## Page excerpt
God is Love: Submission by Choice, Not by Default

At the centre of the Great Controversy is the devil’s accusation that God is not love; that He is a cruel, exacting, tyrant.

The statement that “God is love” (1 Jn 4:8) is huge. It is not simply saying that God is capable of being loving. It is a definitive statement about God’s nature. God is love. God, being God, can, of course, make such a claim.

The philosophical, theological and doctrinal implications are enormous. There is a very strong philosophical argument based on this statement that God must always have had an object on which to bestow love. If not creatures, then there must have been plurality of Persons within the Godhead. But that is another subject.

It is unsurprising, then, that this statement, “God is love”, should be the subject of dispute and counter-claims right from the beginning of Creation until now.

There is a false teaching among some professed believers that teaches that when God the Father first exalted His Son, He was giving the Son entry into Divinity by inheritance. According to this teaching, the Son is not a truly co-eternal, co-equal Being, but a dependent subordinate, whom the Father had generated or begotten a long way back in eternity or in some mysterious pre-eternity.

## Data supplied
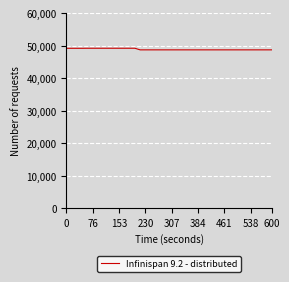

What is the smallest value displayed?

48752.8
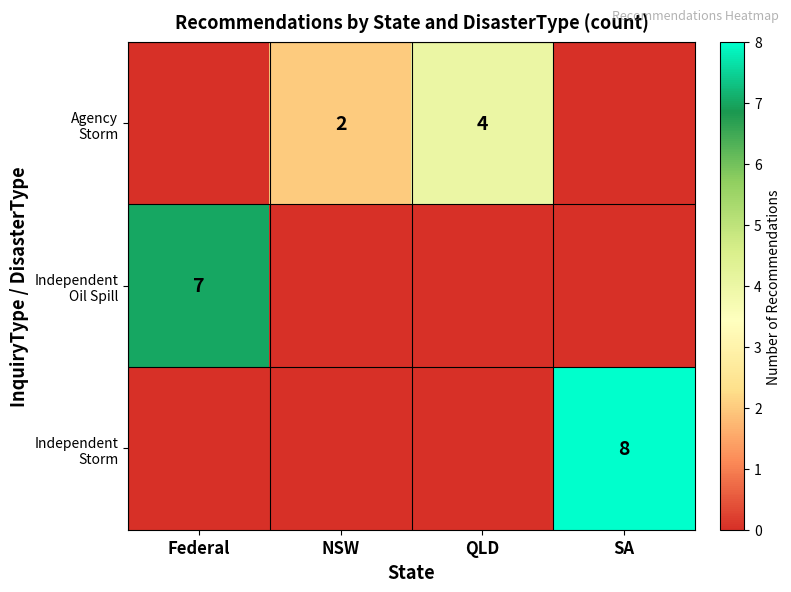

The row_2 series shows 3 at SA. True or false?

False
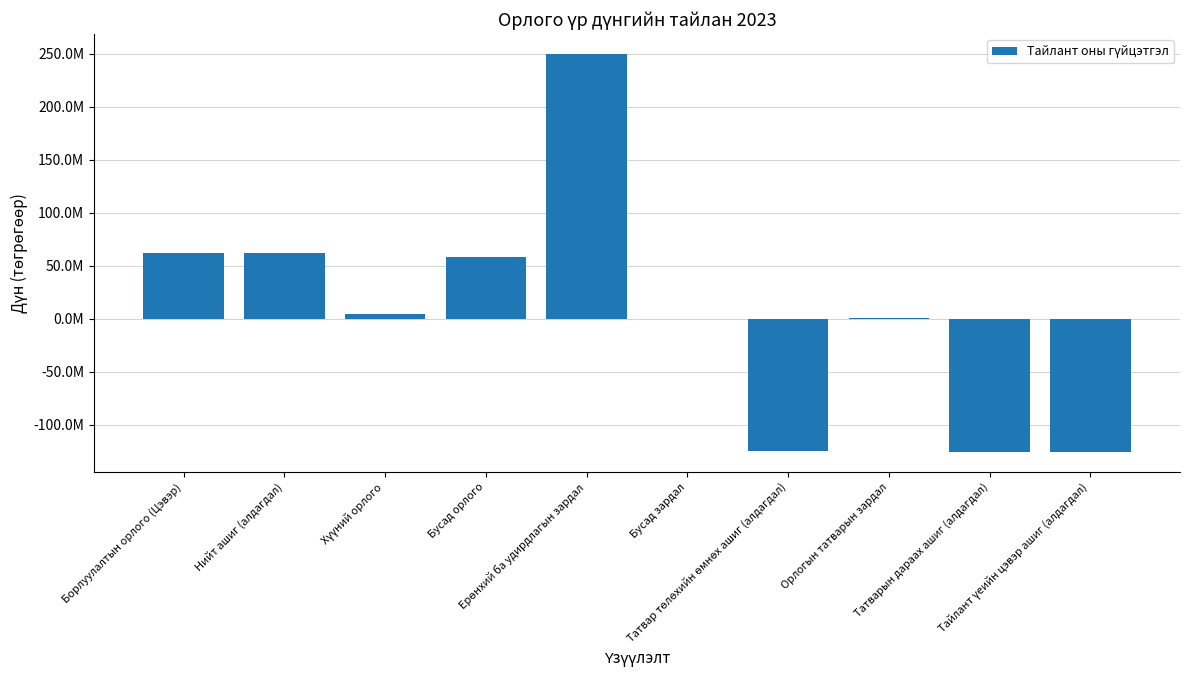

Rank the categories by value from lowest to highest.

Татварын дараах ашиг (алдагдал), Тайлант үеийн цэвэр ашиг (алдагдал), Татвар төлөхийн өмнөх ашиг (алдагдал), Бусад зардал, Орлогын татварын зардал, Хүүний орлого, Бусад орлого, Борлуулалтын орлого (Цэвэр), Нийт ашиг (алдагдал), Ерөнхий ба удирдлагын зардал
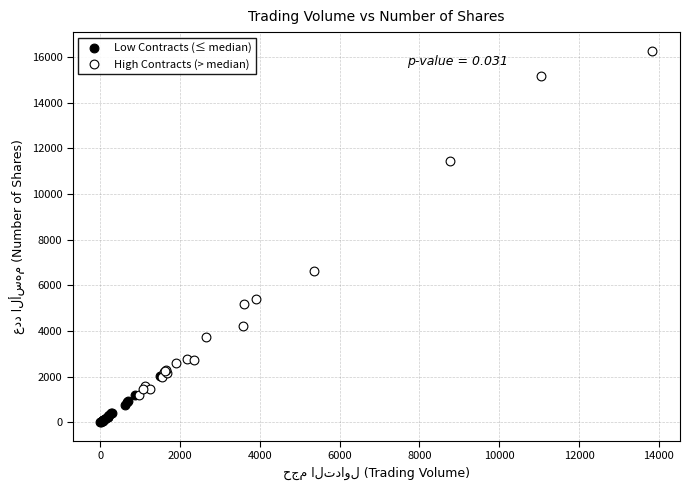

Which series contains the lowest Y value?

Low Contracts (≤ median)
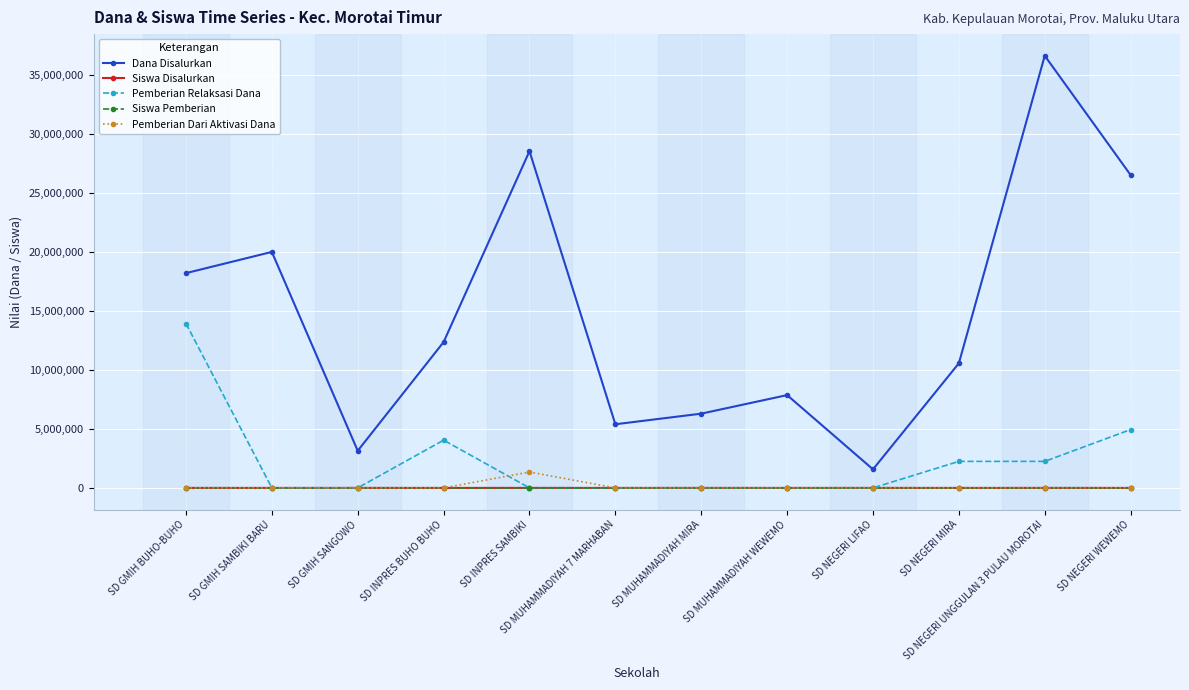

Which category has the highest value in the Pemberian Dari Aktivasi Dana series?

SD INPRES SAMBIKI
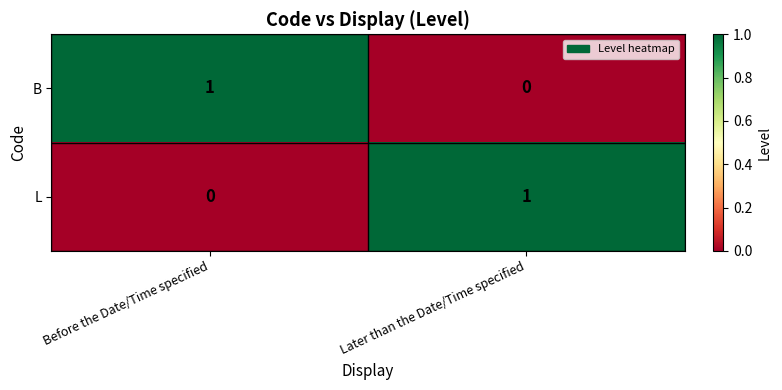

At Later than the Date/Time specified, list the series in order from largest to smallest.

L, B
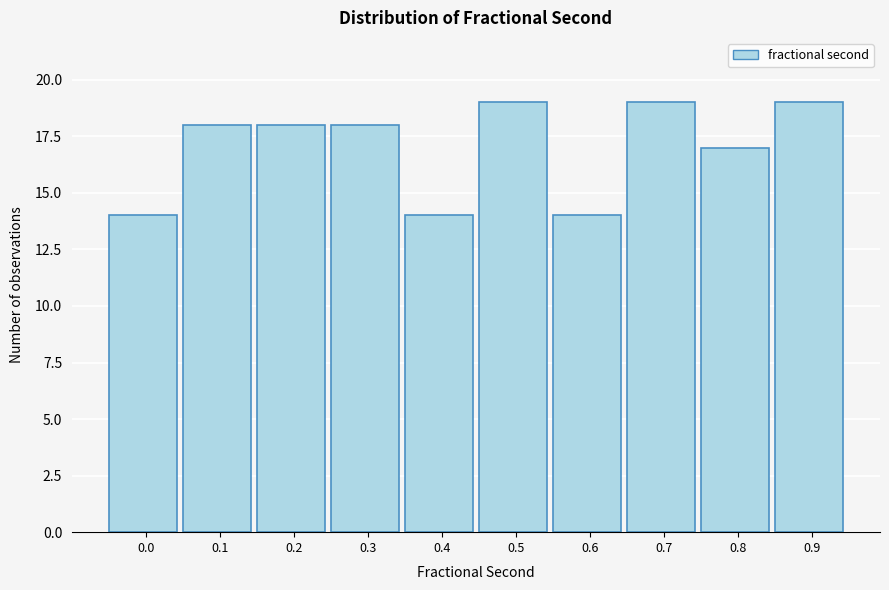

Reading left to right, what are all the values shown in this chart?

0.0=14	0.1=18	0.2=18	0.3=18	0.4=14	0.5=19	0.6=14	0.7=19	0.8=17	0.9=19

## Complete the following
1 > In the passage about God as love, what does the devil accuse God of at the center of the Great Controversy?
2 > Print the rows word for word, starting at the first row and ending at the line containing "Rank the categories", with both ends included. Leave the pictures out.
The rows have no connection to the passage about God as love.

## Responses for each task
1 > That God is not love but a cruel, exacting tyrant.

2 >
What is the smallest value displayed?

48752.8

The row_2 series shows 3 at SA. True or false?

False

Rank the categories by value from lowest to highest.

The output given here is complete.